The seventeen deaths of Robert Pattinson
The actor stars in 'Mickey 17', the return of the director of 'Parasites'

- Director: Bong Joon-ho. Screenplay: Bong Joon-ho
- 137 minutes
- United States and South Korea (2025)
- With Robert Pattinson, Naomi Ackie, Toni Collette and Mark Ruffalo
One need only glance at this newspaper to realize that we do not live in subtle times. Right and left we find demagogues proclaiming absolute truths and divisions between good and evil that do not understand nuances. It is only fair, then, that Mickey 17 respond to this moral defeat by identifying the damage in a messianic intergalactic tycoon that Mark Ruffalo embodies with an inflamed vehemence and a stupid vileness that points unambiguously and without reservation Donald Trump. This condemns Ruffalo to a role closer to that of an imitator than to the full development of a character, but Bong Joon-ho has never had problems when it comes to moving in the strident farce, perhaps because of his ability to overlap all kinds of situations and bombard the screen with ideas guaranteeing a permanent flow of energy.

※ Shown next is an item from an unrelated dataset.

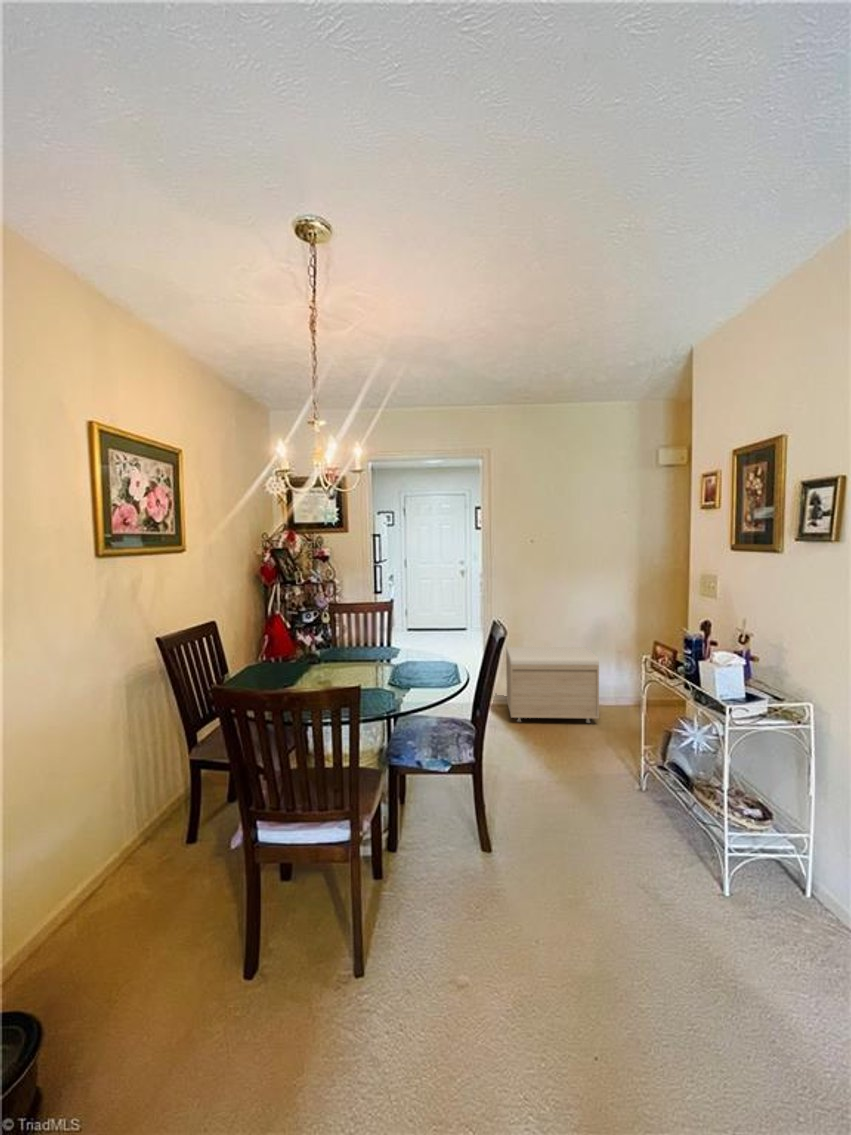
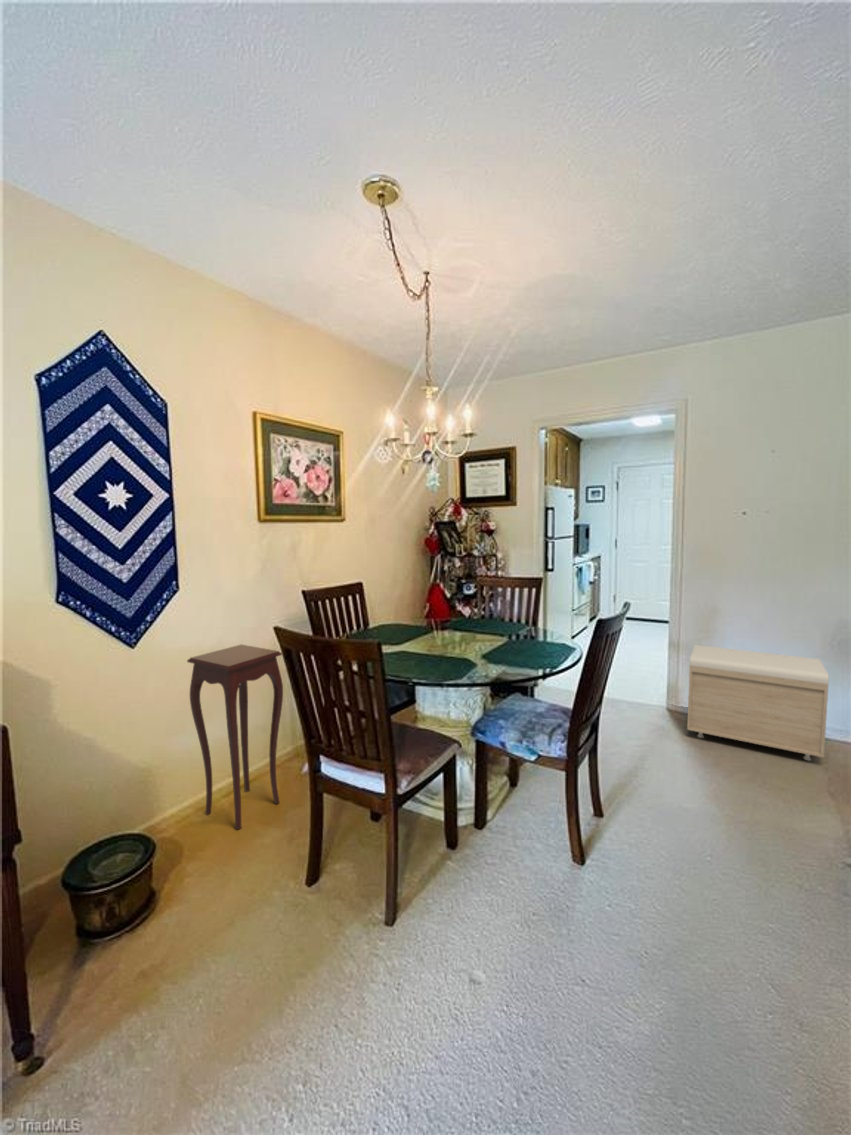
side table: none [17,714,158,955] -> present [187,645,283,830]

Five years after the global success of Parasites, Bong returns to the codes of science fiction that he already twisted Snowpiercer, which has become the guiding theme of his entire filmography: the defenselessness of the individual before power, an idea that in Mickey 17 takes the hallucinated face of Robert Pattinson like a poor shepherd who would have done well to read the small print before signing the document in which he declared his body cannon fodder susceptible to being torn apart and cloned according to the needs of the contracting company. The recital cartoonish The futile deaths to which the protagonist is subjected provide the most brilliant moments of a film where Bong once again stands out as the orchestrator of chaos, but in which he also slips for the first time into a certain imprecision (or, directly, self-indulgence), accumulating characters, gags that do not work completely (like the excess footage that causes the film to arrive exhausted (and exhausting) to its conclusion.